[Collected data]

# # # #

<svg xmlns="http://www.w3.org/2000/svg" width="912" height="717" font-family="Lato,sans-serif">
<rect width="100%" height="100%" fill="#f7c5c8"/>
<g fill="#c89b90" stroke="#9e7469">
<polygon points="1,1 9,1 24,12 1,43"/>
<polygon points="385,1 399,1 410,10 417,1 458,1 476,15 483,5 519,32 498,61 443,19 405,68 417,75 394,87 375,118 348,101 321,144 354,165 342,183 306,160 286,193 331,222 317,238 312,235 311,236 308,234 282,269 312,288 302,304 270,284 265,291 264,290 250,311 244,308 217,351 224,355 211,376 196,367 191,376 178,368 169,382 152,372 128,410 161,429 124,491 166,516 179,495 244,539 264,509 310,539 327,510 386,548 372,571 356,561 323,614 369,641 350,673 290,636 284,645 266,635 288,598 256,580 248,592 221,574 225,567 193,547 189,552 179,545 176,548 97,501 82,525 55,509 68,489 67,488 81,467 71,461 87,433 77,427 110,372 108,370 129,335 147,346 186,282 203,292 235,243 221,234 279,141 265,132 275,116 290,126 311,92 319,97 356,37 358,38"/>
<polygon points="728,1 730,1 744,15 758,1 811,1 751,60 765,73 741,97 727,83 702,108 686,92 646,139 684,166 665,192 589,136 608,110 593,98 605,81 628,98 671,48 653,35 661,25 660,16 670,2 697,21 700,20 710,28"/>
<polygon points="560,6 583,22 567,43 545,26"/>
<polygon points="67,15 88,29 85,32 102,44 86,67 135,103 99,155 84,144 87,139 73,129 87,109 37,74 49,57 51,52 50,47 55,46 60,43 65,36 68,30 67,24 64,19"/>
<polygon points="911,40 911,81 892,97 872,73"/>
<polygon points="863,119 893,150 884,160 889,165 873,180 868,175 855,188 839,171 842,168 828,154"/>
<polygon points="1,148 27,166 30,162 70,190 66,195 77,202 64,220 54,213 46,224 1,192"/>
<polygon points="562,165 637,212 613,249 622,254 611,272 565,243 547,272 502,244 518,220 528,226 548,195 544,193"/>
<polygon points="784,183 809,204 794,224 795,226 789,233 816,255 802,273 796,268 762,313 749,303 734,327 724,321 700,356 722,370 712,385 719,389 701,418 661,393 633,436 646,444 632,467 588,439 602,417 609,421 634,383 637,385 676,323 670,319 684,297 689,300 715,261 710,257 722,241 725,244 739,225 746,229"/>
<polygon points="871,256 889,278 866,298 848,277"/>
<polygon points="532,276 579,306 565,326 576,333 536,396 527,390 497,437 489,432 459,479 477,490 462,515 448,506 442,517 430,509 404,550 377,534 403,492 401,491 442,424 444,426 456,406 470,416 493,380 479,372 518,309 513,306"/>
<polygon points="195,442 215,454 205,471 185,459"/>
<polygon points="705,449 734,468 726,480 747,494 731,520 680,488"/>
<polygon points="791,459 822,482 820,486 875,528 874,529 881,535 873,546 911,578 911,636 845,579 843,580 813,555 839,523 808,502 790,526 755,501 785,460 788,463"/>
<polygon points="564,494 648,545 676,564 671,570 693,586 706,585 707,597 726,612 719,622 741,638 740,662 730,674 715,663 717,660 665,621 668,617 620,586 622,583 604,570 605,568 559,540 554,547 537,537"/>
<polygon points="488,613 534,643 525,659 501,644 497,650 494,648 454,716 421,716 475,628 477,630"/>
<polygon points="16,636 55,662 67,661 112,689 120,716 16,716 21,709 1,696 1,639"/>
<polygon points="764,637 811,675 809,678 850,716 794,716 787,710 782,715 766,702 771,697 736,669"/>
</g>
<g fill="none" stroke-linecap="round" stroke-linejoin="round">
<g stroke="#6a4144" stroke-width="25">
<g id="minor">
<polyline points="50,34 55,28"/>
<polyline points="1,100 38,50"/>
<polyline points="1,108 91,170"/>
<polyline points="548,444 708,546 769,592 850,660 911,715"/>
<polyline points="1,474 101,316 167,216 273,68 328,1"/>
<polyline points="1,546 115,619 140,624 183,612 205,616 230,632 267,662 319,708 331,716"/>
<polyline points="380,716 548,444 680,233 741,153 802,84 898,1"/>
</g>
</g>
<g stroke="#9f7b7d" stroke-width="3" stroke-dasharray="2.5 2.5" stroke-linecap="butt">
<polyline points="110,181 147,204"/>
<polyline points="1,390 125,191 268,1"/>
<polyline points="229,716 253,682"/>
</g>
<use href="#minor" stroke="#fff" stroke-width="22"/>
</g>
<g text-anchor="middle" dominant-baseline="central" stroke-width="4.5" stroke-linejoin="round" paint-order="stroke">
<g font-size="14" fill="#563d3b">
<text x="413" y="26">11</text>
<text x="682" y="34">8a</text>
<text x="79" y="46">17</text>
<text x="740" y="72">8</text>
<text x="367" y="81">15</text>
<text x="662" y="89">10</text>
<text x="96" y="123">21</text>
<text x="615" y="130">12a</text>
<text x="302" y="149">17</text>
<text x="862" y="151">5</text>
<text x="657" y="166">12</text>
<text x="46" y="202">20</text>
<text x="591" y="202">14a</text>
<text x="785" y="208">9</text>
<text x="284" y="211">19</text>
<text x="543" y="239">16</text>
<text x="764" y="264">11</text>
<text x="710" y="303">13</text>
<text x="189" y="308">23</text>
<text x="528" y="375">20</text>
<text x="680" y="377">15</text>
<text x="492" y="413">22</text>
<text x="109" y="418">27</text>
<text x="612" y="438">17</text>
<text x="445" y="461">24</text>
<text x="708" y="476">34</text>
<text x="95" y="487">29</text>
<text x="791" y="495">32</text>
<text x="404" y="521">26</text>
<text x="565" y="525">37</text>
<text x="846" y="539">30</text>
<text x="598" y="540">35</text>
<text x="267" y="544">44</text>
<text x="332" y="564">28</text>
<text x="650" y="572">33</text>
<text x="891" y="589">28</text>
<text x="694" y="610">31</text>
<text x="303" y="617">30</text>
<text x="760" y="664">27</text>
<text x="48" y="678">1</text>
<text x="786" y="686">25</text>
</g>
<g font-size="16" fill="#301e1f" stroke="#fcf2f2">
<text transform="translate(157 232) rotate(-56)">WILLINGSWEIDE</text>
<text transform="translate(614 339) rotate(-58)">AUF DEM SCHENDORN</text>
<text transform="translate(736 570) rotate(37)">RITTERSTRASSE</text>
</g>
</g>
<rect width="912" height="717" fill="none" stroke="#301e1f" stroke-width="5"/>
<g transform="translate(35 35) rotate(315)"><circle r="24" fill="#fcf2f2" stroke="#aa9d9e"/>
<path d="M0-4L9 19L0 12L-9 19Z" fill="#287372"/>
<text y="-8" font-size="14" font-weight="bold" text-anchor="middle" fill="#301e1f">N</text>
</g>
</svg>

# # # #

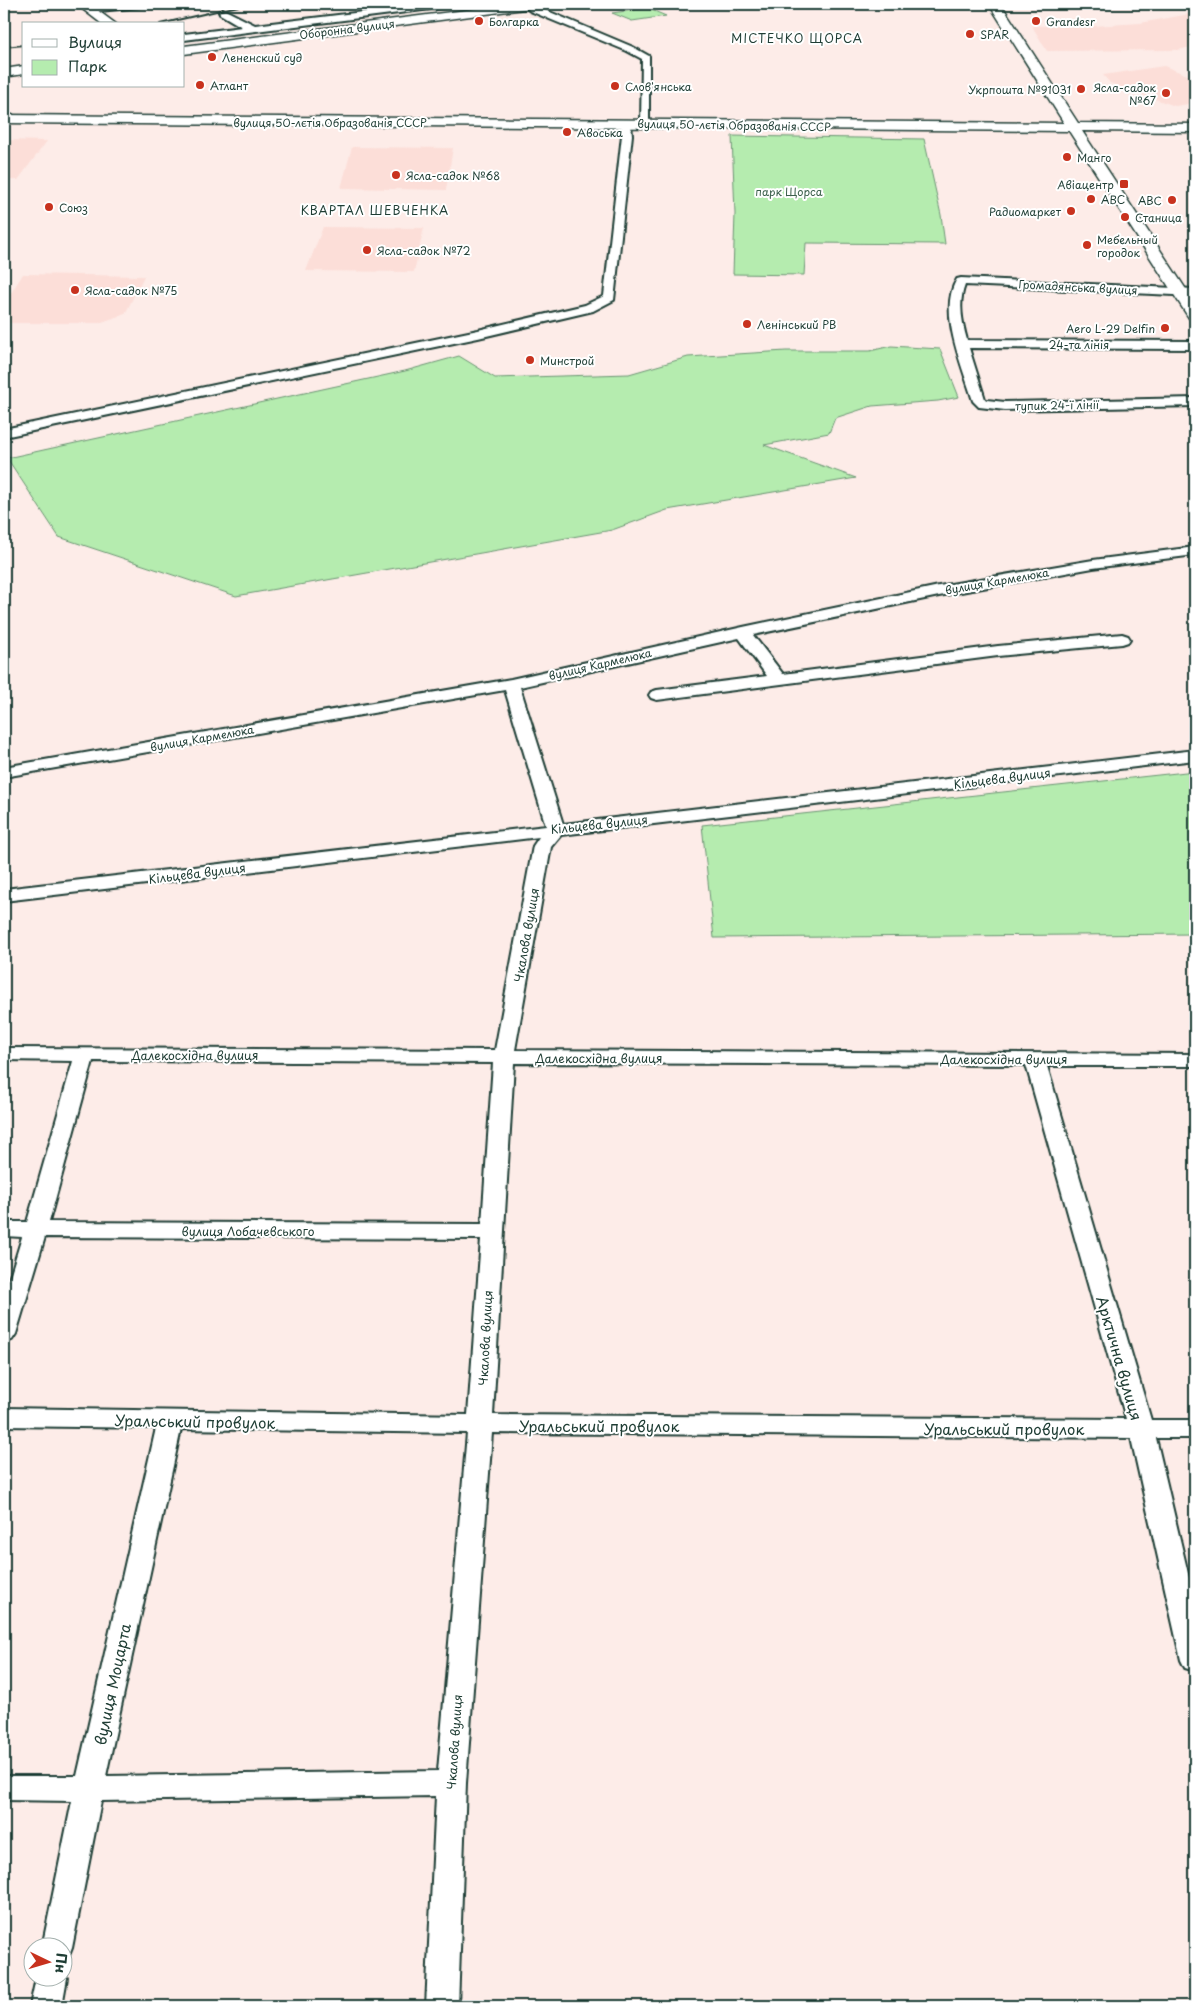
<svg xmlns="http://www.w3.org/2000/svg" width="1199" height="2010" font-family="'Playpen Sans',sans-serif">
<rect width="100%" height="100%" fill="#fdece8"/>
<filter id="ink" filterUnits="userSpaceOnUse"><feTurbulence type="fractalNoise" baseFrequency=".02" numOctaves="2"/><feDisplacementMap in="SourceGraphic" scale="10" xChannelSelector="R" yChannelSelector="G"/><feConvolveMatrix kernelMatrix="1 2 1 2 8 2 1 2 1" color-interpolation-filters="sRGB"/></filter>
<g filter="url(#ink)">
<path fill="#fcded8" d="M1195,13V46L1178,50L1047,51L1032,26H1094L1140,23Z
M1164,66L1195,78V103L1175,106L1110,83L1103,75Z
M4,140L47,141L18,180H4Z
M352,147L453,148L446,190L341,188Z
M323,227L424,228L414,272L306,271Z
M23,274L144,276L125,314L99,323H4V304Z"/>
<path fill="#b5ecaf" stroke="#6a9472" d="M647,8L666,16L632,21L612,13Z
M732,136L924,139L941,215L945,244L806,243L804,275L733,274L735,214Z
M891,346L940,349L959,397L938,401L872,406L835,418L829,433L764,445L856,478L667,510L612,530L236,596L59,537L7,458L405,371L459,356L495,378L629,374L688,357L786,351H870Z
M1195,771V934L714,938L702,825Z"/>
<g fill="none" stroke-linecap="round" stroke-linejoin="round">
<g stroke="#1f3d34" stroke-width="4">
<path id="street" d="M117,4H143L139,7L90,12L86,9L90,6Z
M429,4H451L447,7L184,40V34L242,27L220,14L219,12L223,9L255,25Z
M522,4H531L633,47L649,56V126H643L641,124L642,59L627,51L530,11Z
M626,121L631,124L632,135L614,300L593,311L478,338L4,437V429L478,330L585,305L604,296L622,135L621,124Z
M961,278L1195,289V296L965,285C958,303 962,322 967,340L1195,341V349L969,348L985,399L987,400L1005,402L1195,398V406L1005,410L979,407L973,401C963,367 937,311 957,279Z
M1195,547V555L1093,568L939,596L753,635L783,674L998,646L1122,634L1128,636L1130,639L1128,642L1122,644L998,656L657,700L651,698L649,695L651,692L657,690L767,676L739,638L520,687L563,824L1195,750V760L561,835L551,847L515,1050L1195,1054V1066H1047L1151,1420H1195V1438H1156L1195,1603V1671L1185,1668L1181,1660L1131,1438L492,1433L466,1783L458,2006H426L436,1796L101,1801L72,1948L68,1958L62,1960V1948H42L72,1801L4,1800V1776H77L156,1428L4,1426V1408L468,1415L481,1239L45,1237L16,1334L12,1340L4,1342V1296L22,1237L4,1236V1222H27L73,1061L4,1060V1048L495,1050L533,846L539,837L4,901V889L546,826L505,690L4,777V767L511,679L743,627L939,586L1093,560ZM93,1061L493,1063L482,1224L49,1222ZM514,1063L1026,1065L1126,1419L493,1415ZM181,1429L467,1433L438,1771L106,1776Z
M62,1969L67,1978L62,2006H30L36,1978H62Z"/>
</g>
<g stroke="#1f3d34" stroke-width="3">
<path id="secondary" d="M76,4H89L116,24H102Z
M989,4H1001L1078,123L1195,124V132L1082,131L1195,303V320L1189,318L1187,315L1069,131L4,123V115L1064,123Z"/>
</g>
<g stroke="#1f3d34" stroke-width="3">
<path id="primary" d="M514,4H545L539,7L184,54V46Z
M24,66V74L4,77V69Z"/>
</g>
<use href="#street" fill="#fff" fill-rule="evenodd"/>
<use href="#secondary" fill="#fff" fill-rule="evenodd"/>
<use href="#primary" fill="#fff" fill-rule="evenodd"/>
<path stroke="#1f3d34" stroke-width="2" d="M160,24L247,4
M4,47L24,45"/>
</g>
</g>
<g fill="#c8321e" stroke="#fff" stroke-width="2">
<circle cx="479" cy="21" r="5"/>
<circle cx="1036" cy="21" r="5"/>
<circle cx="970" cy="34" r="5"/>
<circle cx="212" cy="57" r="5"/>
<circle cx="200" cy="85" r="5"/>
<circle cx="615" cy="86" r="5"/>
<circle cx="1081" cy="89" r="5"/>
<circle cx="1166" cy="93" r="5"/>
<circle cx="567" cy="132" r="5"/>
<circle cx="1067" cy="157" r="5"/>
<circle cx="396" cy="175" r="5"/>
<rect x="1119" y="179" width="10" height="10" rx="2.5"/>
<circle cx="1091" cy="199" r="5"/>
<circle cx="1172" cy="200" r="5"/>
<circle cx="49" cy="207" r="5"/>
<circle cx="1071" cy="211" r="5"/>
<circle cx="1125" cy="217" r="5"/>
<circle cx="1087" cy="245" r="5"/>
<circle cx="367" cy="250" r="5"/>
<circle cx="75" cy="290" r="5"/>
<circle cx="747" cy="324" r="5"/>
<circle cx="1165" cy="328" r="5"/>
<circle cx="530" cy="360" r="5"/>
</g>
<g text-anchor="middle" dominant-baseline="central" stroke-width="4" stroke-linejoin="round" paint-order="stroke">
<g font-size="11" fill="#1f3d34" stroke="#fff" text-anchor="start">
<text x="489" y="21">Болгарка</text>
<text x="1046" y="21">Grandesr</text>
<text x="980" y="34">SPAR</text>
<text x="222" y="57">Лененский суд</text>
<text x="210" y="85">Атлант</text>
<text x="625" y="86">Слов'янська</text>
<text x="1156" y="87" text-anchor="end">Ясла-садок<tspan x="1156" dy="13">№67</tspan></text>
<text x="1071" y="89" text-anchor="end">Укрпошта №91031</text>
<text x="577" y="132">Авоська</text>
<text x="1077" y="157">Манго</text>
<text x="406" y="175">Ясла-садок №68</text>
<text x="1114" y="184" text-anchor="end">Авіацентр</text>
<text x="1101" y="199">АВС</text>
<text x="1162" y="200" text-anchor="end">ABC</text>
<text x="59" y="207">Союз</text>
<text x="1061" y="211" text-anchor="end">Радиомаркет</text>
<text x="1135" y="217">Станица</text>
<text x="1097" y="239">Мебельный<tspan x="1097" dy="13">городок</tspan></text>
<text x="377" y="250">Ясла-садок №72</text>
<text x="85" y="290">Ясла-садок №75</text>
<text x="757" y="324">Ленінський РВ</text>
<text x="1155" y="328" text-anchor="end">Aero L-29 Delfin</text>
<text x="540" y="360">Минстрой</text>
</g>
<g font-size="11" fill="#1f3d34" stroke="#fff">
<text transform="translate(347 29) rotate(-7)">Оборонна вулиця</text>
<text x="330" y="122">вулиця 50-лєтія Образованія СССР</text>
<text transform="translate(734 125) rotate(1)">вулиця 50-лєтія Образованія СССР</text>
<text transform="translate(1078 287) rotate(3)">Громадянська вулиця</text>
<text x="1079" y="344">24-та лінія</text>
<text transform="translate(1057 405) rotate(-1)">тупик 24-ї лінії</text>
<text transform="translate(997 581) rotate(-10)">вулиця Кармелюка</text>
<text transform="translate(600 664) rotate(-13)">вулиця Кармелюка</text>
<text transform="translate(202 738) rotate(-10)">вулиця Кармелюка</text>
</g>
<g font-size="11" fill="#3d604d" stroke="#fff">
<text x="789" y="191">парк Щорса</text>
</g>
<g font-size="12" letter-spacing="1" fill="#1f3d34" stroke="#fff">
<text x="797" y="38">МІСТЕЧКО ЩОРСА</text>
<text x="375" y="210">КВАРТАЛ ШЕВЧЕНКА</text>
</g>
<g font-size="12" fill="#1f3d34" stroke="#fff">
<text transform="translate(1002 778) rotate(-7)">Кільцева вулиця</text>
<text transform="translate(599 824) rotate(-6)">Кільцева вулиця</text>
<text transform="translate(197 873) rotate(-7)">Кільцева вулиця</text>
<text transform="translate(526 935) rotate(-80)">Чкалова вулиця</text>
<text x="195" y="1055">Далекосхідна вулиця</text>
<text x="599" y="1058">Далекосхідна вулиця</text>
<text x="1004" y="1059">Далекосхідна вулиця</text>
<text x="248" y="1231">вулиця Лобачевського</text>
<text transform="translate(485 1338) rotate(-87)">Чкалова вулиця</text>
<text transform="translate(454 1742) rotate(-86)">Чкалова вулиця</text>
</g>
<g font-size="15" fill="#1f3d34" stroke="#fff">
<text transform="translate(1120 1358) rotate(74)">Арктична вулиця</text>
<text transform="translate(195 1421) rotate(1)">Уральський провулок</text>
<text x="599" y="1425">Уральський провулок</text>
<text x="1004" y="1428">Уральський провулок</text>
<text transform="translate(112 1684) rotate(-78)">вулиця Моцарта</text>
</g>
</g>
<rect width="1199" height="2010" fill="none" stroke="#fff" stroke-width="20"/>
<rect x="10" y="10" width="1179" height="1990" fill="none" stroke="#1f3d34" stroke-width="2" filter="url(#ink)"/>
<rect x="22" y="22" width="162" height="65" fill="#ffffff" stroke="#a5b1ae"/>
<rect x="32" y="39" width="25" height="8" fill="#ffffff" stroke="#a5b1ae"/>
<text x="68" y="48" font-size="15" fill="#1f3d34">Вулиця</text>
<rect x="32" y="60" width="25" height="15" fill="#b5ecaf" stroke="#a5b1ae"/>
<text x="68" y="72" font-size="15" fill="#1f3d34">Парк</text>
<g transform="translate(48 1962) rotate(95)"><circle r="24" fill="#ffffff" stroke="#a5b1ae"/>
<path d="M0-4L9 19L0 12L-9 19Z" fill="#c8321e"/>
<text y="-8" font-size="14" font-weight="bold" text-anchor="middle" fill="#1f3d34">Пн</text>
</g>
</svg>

# # # #

## Your assignment
Go through the records and count every line with the word "bold"; the answer is the number alone.

## Result below
2